La Sapienza est une célèbre université de Rome. Elle possède une chapelle monumentale conçue par le grand architecte Borromini (1599-1667), un des plus grands maître du baroque romain, rival du Bernin, et qui figure sur l’affiche principale du film. La première dimension du film consiste en un hommage rendu à Borromini, et à certains de ses disciples, au travers d’un itinéraire que va des lacs de la frontière italo-suisse à Rome, étape finale et majeure, en passant par Turin. L’Italie est un pays magnifique, au patrimoine exceptionnel. Il n’a là rien de nouveau ou d’original, mais elle est superbement filmée dans La Sapienza, sans que le film ne perde le fil de son thème principal. Les mouvements de caméra suivent le rythme du regard d’un visiteur passionné et correspondent exactement au commentaire, instructif tout en restant à la portée de tous, et sans longueurs excessives ou ennui.

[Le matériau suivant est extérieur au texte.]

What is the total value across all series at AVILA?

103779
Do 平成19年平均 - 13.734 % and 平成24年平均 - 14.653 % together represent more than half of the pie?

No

En soi, le film aurait pu se présenter comme un documentaire sur l’œuvre de Borromini, appuyé au besoin par des personnages-prétextes. Or, ceux-ci vivent une véritable histoire, autonome, tout en étant mystérieusement lié à Borromini.

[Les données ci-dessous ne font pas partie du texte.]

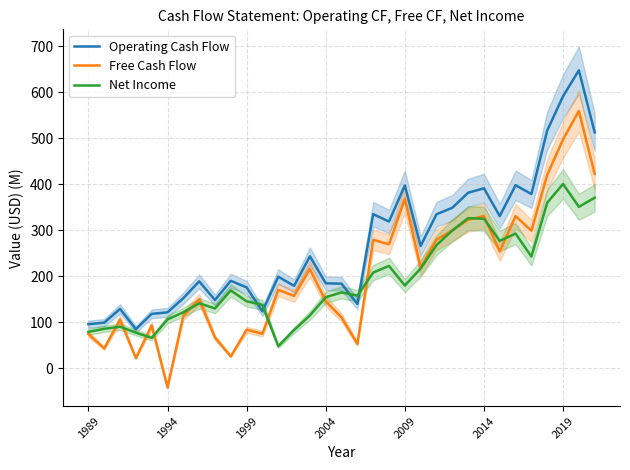

Is the value of Free Cash Flow at 2004 greater than the value of Net Income at 2019?

No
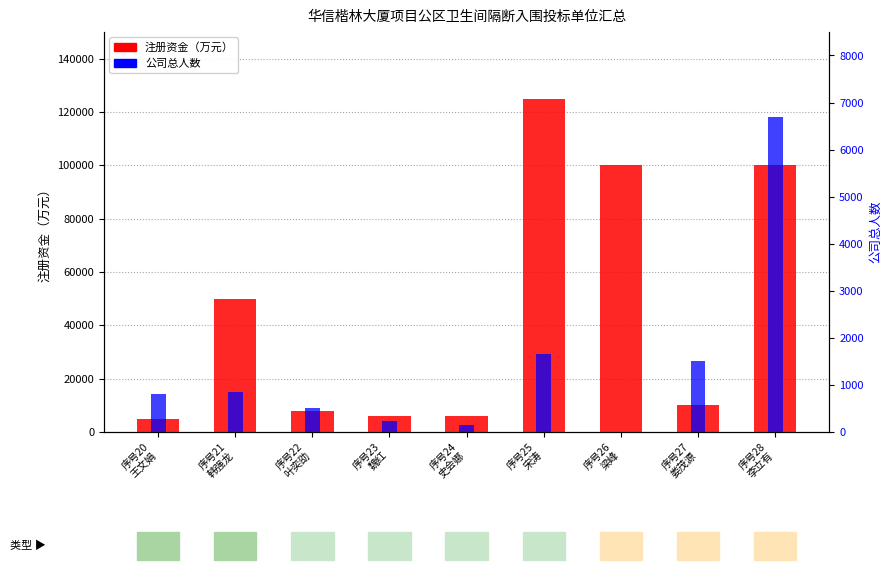

Reading right to left, what are all the values shown in this chart?

注册资金（万元）: 序号28
李立有=100000.0	序号27
娄茂源=10000.0	序号26
梁峰=100000.0	序号25
宋涛=124943.9	序号24
史会娜=6001.0	序号23
魏红=6000.0	序号22
叶奕劭=8000.0	序号21
韩强龙=50000.0	序号20
王文娟=5000.0
公司总人数: 序号28
李立有=6688.0	序号27
娄茂源=1500.0	序号26
梁峰=0.0	序号25
宋涛=1650.0	序号24
史会娜=150.0	序号23
魏红=232.0	序号22
叶奕劭=500.0	序号21
韩强龙=851.0	序号20
王文娟=800.0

La Sapienza : un plaisir rare, pudique et délicat
Le couple français mûr, et deux jeunes Suisses italophones du Tessin, un frère et une sœur, rencontrés en chemin, suivent une forme de route initiatique. Madame s’occupe de la demoiselle, malade, et reste dans le Tessin, tandis que Monsieur, architecte, peu enthousiaste au départ, emmène avec lui jusqu’à Rome le jeune homme, futur architecte. Beaucoup des dialogues sont beaux, non-dénués d’humour, et une lecture peut faire de La Sapienza une forme de Petit-Prince pour adultes, poétique à sa manière, en des décors superbes. Des points justes sont évoqués, comme la maladie ou le handicap des enfants, avec des réactions différentes des deux parents, source de tensions. Lors d’une scène émouvante de dialogue nocturne, un hommage est rendu aux Chrétiens du Levant de langue araméenne, en voie de disparition. Toutefois, le message profond reste parfois obscur et tend quelque peu à promouvoir comme un spiritualisme diffus, panreligieux, optimiste, supérieur au matérialisme certainement, mais éloigné aussi à sa manière de l’authentique doctrine catholique. Cette seule réserve ne gâche pas un plaisir réel devant un spectacle si rare, pudique, fin, délicat.